Remembering the Brits in San Martín’s Army

In 1815, 47 Brits in Mendoza formed a light infantry company and fought for the independence of Argentina, Chile, and Peru

A plaque was inaugurated in Mendoza’s Sarmiento square on August 17 to remember 47 British Mendoza residents who created a Company of Light Infantry to fight for Argentina. The plaque was placed where the British volunteers used to carry out military training and drills.

The Light Infantry Company was formed in 1815 to help defend our country against a possible Spanish invasion from Chile. They went on to join San Martín’s liberation army, known as the Ejército de los Andes (Army of the Andes).

The event, organized by Mendoza City Council and the local branch of the Argentine-British Community Council, was part of the commemorations for the 173rd anniversary of General José de San Martín’s passing.

Mendoza City Council President Horacio Migliozzi and myself, as Vice Chairman of the Argentine-British Community Council, unveiled the plaque, which will be incorporated from now on to Mendoza’s San Martín history tour. A QR code incorporated into the plaque will allow the public to learn more about the history of the volunteers.

The event was attended by local authorities, members of cultural and folkloric associations and descendants of those who created the Compañía de Cazadores Ingleses (Company of English Hunters), as the military unit was known in Spanish.

A special mention must go out to Carlos Campana, District Representative of the Argentine-British Community Council, for his historic investigations on this specific subject. As one of the most knowledgeable researchers, his activities include lectures and articles on the subject of San Martín and his link with Great Britain.

Who were the British Volunteers?

Between 1806 and 1807, more than 250 prisoners from the failed British invasion of the River Plate arrived in Mendoza after traveling for almost two months from Buenos Aires.

In 1807, Napoleon’s troops entered the Iberian Peninsula. Initially, Spain was an ally of France, and Napoleon sought Spain’s cooperation in the invasion of Portugal. The Spanish monarchy cooperated because of the British blockade of Buenos Aires. However, Napoleon betrayed Spain and the French troops moved into Spanish territory.

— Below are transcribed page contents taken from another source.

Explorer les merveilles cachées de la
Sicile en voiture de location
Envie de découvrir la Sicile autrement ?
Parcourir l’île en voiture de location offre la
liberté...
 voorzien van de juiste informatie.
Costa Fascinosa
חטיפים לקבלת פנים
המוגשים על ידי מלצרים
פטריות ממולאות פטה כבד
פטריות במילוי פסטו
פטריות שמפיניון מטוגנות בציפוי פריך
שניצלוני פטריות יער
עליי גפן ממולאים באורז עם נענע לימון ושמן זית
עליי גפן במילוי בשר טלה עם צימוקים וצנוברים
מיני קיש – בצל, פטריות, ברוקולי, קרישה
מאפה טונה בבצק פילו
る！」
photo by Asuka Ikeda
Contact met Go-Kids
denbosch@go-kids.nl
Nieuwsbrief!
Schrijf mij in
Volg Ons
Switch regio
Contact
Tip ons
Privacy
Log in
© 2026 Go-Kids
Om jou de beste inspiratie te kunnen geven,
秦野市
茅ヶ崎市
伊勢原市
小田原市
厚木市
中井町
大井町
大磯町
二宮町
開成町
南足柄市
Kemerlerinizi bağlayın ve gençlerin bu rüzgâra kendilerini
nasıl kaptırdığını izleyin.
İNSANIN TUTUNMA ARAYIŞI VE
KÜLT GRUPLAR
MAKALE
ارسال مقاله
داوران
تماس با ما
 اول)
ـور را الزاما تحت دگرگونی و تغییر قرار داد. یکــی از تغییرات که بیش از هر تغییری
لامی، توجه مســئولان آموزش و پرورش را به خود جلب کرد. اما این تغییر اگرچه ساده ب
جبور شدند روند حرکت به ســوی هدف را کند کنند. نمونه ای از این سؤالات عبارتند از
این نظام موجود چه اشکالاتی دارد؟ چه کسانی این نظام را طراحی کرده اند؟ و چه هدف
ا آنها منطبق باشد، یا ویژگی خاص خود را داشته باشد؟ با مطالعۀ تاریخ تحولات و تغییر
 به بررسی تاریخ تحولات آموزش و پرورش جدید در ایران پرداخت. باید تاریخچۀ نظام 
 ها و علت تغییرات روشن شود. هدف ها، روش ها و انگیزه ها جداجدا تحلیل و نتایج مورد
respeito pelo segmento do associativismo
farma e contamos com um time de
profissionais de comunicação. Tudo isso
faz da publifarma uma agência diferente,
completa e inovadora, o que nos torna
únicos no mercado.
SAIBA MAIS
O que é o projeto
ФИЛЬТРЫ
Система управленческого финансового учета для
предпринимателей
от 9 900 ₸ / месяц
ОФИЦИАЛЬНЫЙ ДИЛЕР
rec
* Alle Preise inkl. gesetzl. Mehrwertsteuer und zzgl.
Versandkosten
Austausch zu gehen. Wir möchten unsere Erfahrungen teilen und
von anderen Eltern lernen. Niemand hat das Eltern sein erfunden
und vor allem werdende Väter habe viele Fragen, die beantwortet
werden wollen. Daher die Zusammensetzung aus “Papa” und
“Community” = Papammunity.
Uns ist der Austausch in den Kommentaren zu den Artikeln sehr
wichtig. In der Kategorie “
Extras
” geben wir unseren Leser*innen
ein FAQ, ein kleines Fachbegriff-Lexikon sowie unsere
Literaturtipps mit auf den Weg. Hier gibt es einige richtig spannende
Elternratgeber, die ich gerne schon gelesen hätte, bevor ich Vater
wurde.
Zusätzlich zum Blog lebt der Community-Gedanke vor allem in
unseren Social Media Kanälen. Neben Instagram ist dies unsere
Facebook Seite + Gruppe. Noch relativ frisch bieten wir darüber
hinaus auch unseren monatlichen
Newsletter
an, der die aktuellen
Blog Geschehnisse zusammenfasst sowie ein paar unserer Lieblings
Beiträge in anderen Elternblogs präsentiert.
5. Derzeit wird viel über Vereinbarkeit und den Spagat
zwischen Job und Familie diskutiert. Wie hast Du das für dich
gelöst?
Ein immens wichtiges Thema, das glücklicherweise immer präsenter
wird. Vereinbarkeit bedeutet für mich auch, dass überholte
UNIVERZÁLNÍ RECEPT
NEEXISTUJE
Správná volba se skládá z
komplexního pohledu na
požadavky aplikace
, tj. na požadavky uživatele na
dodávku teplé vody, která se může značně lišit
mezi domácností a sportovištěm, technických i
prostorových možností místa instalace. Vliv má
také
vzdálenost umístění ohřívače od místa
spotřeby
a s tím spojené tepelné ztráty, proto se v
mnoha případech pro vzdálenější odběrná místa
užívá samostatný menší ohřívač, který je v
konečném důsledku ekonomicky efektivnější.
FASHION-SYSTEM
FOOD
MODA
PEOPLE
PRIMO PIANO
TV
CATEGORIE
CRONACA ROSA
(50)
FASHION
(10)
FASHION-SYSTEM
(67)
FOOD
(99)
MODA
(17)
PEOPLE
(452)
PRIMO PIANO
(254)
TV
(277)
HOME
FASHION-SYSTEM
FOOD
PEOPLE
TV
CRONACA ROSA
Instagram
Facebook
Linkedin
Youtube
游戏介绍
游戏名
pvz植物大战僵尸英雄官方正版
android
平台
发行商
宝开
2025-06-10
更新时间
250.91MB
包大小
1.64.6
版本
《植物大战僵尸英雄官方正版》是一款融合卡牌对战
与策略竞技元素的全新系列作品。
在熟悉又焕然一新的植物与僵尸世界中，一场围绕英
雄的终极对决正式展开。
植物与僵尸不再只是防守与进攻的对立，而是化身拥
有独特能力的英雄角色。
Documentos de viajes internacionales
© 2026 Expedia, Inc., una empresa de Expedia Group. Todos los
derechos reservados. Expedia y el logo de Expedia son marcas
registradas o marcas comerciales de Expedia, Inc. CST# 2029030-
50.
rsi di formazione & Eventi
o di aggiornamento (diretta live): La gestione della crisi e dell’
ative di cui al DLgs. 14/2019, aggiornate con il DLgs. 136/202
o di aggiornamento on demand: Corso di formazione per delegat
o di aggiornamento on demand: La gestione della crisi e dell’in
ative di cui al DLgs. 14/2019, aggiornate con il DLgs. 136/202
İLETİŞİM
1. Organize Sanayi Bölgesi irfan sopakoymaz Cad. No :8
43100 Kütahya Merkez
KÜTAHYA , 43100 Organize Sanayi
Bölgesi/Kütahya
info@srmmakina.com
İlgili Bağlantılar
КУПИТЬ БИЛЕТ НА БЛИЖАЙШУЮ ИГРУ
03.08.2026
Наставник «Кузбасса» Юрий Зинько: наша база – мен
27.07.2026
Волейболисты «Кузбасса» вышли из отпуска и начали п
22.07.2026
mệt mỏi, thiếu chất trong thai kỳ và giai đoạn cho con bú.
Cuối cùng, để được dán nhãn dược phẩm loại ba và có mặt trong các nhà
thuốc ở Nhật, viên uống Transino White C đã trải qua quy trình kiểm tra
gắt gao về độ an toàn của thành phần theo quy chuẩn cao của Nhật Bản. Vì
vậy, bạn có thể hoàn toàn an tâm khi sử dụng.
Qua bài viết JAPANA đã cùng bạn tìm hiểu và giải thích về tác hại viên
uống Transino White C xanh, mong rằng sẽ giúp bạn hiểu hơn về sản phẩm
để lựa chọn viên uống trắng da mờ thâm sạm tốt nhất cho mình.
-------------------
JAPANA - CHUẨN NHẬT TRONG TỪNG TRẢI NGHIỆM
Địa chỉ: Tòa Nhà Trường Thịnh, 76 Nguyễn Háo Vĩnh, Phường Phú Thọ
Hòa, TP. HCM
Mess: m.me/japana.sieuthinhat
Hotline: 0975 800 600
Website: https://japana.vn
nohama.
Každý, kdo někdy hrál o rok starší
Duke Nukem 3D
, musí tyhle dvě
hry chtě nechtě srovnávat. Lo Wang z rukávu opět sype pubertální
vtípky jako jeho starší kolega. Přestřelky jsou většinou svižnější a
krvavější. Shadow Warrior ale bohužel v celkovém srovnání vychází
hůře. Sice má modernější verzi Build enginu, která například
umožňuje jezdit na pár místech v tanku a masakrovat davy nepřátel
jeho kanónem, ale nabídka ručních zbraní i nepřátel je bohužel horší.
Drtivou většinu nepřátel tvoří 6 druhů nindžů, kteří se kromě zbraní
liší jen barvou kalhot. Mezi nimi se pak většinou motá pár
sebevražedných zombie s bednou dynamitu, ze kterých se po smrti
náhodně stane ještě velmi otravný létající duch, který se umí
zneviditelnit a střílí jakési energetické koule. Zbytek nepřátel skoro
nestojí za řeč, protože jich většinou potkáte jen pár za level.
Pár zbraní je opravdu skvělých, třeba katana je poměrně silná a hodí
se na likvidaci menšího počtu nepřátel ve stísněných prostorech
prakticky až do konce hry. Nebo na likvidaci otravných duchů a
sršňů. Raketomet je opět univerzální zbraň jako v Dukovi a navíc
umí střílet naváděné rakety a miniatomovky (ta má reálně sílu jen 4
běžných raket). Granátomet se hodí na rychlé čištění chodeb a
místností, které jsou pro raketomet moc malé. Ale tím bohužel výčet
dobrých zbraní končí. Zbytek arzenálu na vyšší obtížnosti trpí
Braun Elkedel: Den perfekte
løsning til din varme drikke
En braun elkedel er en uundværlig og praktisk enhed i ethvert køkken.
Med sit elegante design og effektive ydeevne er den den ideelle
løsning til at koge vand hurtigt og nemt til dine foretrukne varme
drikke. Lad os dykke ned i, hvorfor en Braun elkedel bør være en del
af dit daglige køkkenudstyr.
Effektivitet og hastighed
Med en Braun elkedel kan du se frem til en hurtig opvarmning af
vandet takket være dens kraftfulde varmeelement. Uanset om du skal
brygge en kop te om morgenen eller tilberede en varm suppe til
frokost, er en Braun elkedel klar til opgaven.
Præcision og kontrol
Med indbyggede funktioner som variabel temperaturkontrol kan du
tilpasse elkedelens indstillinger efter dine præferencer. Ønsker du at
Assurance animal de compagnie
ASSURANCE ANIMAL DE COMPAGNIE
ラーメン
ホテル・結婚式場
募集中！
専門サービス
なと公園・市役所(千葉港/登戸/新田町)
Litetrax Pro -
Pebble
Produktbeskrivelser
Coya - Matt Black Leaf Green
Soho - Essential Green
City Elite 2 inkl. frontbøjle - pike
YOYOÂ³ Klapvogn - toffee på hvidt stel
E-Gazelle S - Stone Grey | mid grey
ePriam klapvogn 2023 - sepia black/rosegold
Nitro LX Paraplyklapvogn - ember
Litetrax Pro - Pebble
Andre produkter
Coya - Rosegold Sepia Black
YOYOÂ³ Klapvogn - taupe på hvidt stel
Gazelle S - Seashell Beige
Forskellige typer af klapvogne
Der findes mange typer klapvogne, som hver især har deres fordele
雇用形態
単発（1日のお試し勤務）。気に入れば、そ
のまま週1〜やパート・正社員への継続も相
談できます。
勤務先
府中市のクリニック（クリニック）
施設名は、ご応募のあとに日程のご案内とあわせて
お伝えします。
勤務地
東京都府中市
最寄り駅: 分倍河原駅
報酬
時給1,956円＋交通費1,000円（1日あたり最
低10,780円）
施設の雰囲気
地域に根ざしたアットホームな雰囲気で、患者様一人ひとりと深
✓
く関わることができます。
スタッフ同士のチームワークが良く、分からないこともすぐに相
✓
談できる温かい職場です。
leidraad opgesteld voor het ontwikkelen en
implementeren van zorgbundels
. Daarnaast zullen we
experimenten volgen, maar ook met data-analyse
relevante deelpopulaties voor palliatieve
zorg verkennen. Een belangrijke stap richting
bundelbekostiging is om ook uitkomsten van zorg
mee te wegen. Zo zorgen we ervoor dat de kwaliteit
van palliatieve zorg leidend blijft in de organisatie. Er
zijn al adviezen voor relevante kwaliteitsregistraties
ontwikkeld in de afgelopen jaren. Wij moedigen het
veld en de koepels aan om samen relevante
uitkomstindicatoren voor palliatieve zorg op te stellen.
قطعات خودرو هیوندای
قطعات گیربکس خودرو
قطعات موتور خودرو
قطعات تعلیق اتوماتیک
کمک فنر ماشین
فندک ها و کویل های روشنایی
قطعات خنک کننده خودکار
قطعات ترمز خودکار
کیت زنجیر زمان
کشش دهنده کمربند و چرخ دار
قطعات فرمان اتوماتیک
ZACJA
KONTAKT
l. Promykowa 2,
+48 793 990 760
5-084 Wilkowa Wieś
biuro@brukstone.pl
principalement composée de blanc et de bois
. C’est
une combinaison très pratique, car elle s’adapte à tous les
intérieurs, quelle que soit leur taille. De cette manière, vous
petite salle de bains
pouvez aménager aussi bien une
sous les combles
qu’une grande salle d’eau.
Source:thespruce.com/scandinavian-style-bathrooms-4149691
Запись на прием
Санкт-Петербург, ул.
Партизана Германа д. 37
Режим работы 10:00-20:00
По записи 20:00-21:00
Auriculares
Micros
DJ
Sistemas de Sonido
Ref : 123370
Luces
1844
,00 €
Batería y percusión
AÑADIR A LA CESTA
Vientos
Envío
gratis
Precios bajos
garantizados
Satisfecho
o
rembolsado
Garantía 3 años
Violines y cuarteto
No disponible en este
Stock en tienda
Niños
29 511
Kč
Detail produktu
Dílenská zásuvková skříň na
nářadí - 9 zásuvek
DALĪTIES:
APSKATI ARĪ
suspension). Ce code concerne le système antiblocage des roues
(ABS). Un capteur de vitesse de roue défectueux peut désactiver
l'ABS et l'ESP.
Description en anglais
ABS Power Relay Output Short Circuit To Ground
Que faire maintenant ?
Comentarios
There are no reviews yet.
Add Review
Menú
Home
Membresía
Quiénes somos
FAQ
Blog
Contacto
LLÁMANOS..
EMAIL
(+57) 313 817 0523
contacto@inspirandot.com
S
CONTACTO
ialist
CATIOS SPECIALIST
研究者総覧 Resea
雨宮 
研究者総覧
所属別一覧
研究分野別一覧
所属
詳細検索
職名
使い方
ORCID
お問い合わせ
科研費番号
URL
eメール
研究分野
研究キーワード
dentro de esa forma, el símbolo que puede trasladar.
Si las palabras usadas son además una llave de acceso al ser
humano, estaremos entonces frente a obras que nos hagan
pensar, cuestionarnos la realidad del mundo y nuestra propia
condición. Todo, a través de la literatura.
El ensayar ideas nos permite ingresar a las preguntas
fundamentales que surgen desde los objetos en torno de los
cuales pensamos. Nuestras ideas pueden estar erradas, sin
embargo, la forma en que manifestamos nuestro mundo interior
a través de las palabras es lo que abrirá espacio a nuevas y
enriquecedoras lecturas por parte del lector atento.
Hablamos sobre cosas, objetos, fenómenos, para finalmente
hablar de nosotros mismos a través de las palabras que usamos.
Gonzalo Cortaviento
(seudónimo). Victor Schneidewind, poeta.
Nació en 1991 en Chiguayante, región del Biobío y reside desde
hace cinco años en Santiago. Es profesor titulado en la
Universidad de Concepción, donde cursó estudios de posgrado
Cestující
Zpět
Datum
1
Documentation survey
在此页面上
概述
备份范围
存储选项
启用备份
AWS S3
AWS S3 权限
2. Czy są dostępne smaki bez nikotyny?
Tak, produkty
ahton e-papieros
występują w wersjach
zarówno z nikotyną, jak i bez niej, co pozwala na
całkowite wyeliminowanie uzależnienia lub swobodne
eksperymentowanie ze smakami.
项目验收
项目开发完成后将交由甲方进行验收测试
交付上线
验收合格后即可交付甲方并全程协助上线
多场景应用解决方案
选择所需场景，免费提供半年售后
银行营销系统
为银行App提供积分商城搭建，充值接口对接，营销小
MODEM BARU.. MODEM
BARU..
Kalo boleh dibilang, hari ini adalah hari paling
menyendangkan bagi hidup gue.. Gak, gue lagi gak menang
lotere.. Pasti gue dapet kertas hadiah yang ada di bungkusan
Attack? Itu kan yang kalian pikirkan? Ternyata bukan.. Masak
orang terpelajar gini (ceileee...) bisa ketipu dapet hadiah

During the alliance that followed between Spain and the United Kingdom after the French invasion, most of the prisoners in Argentina returned to Europe. Others, on the other hand, decided to stay in Mendoza.

In 1815, when San Martín organized the civic militias in the Cuyo region, Juan Young proposed the creation of a military company with 47 of his compatriots who lived in Mendoza. Many of them had formed part of the 71st Highland Regiment from Scotland.
The cost of the company would be borne by its members. Command was given to Captain Juan Young, and First Lieutenant Thomas Appleby, was second in command. Appleby was a merchant who arrived in Mendoza in 1813.

In January 1817, the company crossed the Andes, and after the liberation campaign in Chile and Peru, many of them returned to Mendoza.

The story of the volunteers has been until now quite unknown, although references to their feat have been mentioned in some famous books. In 1925, Argentina’s first woman doctor, Cecilia Grierson, wrote a book on the story of the Monte Grande Scottish Colony that presents a background of the British presence in Argentina. Grierson gives further information on the origin of the Compañía de Cazadores Ingleses and supplies the names of all the volunteers.

“Lest we forget” is a phrase commonly used in war remembrance services and commemorative occasions in English-speaking countries. It could also be a deserved phrase for these brave Brits, who contributed with their efforts to the independence of Argentina, Chile and Peru.